2012年11月16日 | 辻政信陸軍大佐
 これに対し、「参謀辻政信・伝奇」(田々宮英太郎・芙蓉書房)によると、当時連隊長だった、須見新一郎氏の手記が、昭和三十年八月七日号「週刊読売」に次のように記されている。

 「辻氏一流の筆法でこっぴどく、たたきのめされている。第一回の戦闘で安達大隊は、私の指揮下から切り離され、小松原兵団長の直接指揮に入ったのであった」

 「私はゆうゆうとビールをのんでいたのではなかった。渇病患者の出る戦闘の毎日のうち、何よりもほしいのは水だ」

 「たしか、七月四日の午後、連隊の書記をしていた中野軍曹が、ハルハ河の水を入れたビールびんをもってきて食事をすすめていったことがある。一口、ビールびんに口をつけて、あとは砂地に立てておいたものだった」。

 以上の須見新一郎氏の手記の原型と見られるものが、戦時中の昭和十九年七月十五日発行の須見大佐回顧録「実戦寸描」に次のように記されている。

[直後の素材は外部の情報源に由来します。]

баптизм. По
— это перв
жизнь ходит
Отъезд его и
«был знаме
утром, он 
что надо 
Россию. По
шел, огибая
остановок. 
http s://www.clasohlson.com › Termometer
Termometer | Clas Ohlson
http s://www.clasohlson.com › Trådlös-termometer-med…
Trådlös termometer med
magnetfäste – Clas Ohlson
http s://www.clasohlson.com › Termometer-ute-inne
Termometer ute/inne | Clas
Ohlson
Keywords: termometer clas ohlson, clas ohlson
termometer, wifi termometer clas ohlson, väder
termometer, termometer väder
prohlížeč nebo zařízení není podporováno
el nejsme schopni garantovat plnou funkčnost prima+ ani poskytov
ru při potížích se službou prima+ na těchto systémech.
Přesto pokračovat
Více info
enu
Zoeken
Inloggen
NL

 「生き残った書記の中野軍曹が三上伝令と哈爾哈(ハルハ)河の水を入れたビール瓶を添へて予に食事を勧めて呉れた」

 「自分は無言で之を食べた。今や何を語るべき……偶然にも生き残った一本松は唯黙々として部隊の指揮に務めて居た」。

 以上のことから、当時の差し迫った戦況や、須見大佐が下戸であったことなどから、それが、ビールではなく、ハルハ河の水であったと見るのが妥当だろう。

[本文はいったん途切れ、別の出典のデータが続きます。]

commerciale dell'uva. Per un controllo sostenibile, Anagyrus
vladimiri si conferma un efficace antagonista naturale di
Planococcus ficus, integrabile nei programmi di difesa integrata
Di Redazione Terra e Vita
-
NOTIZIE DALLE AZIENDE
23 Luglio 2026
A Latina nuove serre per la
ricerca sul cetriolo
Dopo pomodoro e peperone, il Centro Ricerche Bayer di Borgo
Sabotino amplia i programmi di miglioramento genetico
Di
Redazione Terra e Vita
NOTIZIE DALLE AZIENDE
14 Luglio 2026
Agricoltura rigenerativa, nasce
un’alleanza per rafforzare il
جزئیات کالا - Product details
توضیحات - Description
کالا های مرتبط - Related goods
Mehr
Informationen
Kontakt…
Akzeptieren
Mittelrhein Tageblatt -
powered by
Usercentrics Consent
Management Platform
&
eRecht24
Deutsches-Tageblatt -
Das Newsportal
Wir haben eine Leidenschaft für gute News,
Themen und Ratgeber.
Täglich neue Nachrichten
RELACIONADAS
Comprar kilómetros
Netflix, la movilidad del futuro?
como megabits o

 辻政信参謀自身、時には水筒に酒をつめていたといわれていることから、今回の事件は辻参謀の僻目のさせる邪推だったのではないだろうか。

 ところで、辻政信氏の「ノモンハン」(亜東書房・昭和二十五年)を読んだ当時の当番兵、外崎善太郎氏が、昭和三十五年三月、生き証人としてビール云々は事実無根だと抗議の手紙を辻氏に出している。

 だが、須見大佐の手記には、外崎当番兵の名前は出てこない。そこで「参謀辻政信・伝奇」(田々宮英太郎・芙蓉書房)の著者、田々宮英太郎氏は青森県に健在な外崎氏に照会の手紙を出した。すると、次のような回答が来た。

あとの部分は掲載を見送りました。